Caso PirateFi chamou atenção para o problema
Um dos casos mais conhecidos envolve PirateFi, um jogo gratuito lançado na Steam em fevereiro de 2025.
Após descobrir que o jogo continha código projetado para roubar dados dos usuários, a Valve removeu o título da plataforma.
Na época, a empresa chegou a recomendar que jogadores afetados formatassem completamente seus computadores para evitar riscos de segurança.
Atualização de jogo também espalhou malware
Outro caso citado envolve o jogo BlockBlasters, que recebeu uma atualização em agosto de 2025 contendo um drenador de criptomoedas.
O ataque afetou mais de 260 usuários, causando prejuízos estimados em cerca de US$ 150 mil.
Entre as vítimas estava o streamer RastalandTV, que perdeu US$ 32 mil em criptomoedas que seriam utilizados para financiar seu tratamento contra o câncer.
Segurança da Steam volta a ser questionada
Os casos levantaram críticas sobre os sistemas de segurança da Steam, considerada a maior loja digital de jogos para PC.

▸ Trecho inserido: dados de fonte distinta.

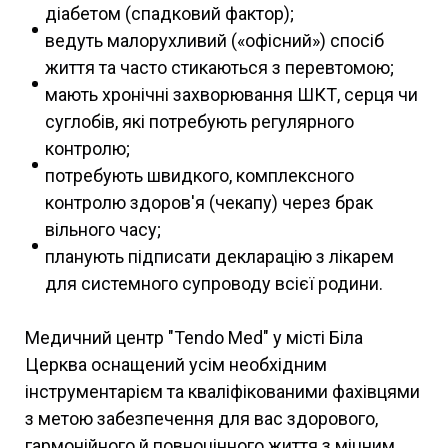
діабетом (спадковий фактор);
ведуть малорухливий («офісний») спосіб
життя та часто стикаються з перевтомою;
мають хронічні захворювання ШКТ, серця чи
суглобів, які потребують регулярного
контролю;
потребують швидкого, комплексного
контролю здоров'я (чекапу) через брак
вільного часу;
планують підписати декларацію з лікарем
для системного супроводу всієї родини.
Медичний центр "Tendo Med" у місті Біла
Церква оснащений усім необхідним
інструментарієм та кваліфікованими фахівцями
з метою забезпечення для вас здорового,
гармонійного й повноцінного життя з міцним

Atualmente, a Valve analisa páginas de jogos, conteúdo visível e possíveis conflitos de direitos autorais, mas não realiza uma verificação profunda dos arquivos executáveis enviados pelos desenvolvedores.
Com um catálogo enorme de títulos, essa brecha pode facilitar a publicação de jogos contendo malware ou códigos maliciosos.